Several archdiocesan pilgrims were impressed by Cardinal Luis Antonio G. Tagle, archbishop of Manila.
“He spoke to us about the importance of dialogue,” said Father Jim Shaughnessy, pastor of St. Gregory Parish in Marysville and St. Malachy Parish in Beattie.
“In the West, people are concerned about the shrinking influence of the church. But in the East, the Orient, [Christians] have always been a minority and they’ve had to learn to live in dialogue, and to have influence through communication and dialogue with others around them who have the same values and goals,” continued Father Shaughnessy.
“We learn communication and dialogue in the family,” he added, “and that’s how we have to do it with the church as a family with those outside of us.”
Dutch tenBroek liked Cardinal Tagle and the newly ordained Bishop Robert Barron.
“The quality of the presentations was challenging and overwhelming at the same time. We’d go in the morning and almost be numb by the time we came out,” said Dutch tenBroek.
Bishop Barron gave some very practical advice for Dutch and his wife Kathy, who lead marriage preparation classes.
“One of the things we struggle with is the young couples [telling us] ‘You’re really good at explaining the rules, but how [about] explaining the why behind the rules?’
“Bishop Barron used a golf analogy, which opened my eyes a bit. He said the rules for swinging a golf club are designed to help you swing better, and the better you are at the rules, the freer you are to play the game.
“The same thing’s true with our faith. The rules are designed to free you up.”
One of the favorite speakers wasn’t Catholic. He was Pastor Rick Warren, the evangelical Protestant pastor of the Saddleback megachurch in Lake Forest, California.
“Pastor Warren had a great presentation about the current state of affairs that Christians are facing,” said Father Pennings. “He said, ‘In today’s society, materialism is idolized, immorality is glamorized, truth is minimized, sin is normalized, divorce is rationalized and abortion is legalized.’”
Taking the world meeting home
Tom Rangel was listening to a Catholic radio station while driving his truck one morning when he heard a 12-year-old girl asked why she wanted to go to the World Meeting of Families.
“She responded by saying, ‘I want to go see the pope because I want to see the successor of St. Peter,” said Rangel, from Mother Teresa of Calcutta Parish in Topeka. “She was right on target. I just have to stand behind her, raise my hand, and say, ‘Ditto.’”

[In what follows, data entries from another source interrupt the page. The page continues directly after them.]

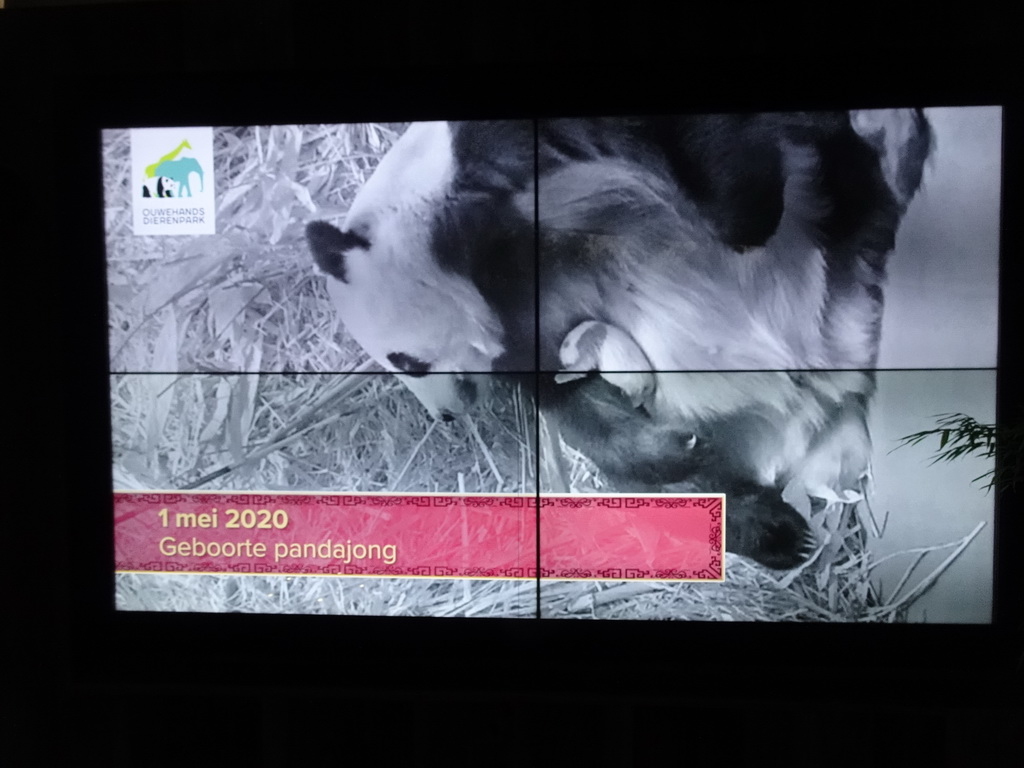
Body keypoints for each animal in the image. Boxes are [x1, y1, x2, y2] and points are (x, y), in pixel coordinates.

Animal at [301, 114, 929, 573]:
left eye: (404, 360)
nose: (447, 416)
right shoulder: (527, 324)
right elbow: (581, 407)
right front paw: (676, 444)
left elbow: (733, 186)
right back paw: (772, 529)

He and his wife Connie marveled at how friendly the Philadelphians were, and how strong was the witness of their fellow pilgrims.
“Everyone I stood by — front and back, left and right — the conversations were so heartfelt,” he continued. “I had conversations with the most strong-willed Catholics. There were so many beautiful people there.”

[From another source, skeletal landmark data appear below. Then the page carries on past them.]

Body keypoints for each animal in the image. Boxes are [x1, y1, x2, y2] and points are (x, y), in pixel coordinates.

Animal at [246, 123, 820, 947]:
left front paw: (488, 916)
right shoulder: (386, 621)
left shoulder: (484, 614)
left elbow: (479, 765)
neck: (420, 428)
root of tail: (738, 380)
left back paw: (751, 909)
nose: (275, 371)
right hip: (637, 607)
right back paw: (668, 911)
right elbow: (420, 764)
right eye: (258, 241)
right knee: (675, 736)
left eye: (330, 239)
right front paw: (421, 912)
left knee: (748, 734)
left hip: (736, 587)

Important and wonderful things happened at the World Meeting of Families, but the greatest thing is what the pilgrims will take away: their mission.
“On the one side [of the stage] was a display [with] ‘Love Is Our Mission,’” said Rangel. “Cardinal Tagle talked about that. We should have this love naturally in our immediate family, but the love should also be in our extended family. The love should be in our parish family and it should be in our community family.”

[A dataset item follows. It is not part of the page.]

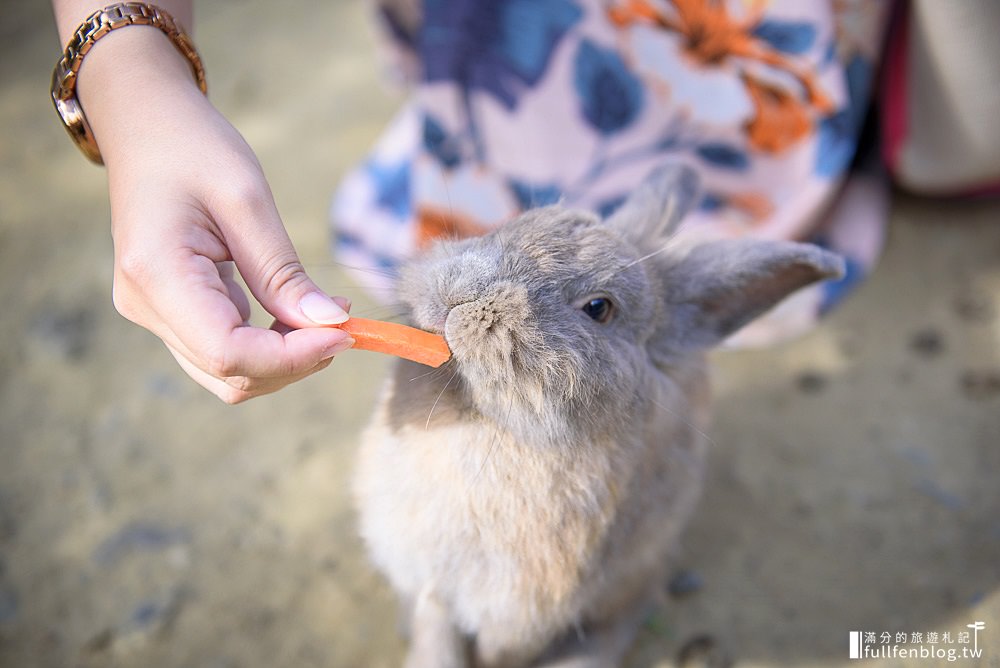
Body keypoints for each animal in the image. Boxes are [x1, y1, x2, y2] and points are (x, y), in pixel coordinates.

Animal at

“It’s easy to love your family, but to love your enemies. . . . When those points were brought up I said, ‘Yeah, I’ve got some people in that category I struggle with,’” said Rangel. “You’re supposed to love your neighbor as yourself. My wife and I came away with a stronger will to push that portion of our faith further.
“At Mother Teresa we do a lot — we try to be active. But the message is we need to do more.
“That’s what we came away with. Love needs to move way out forward.”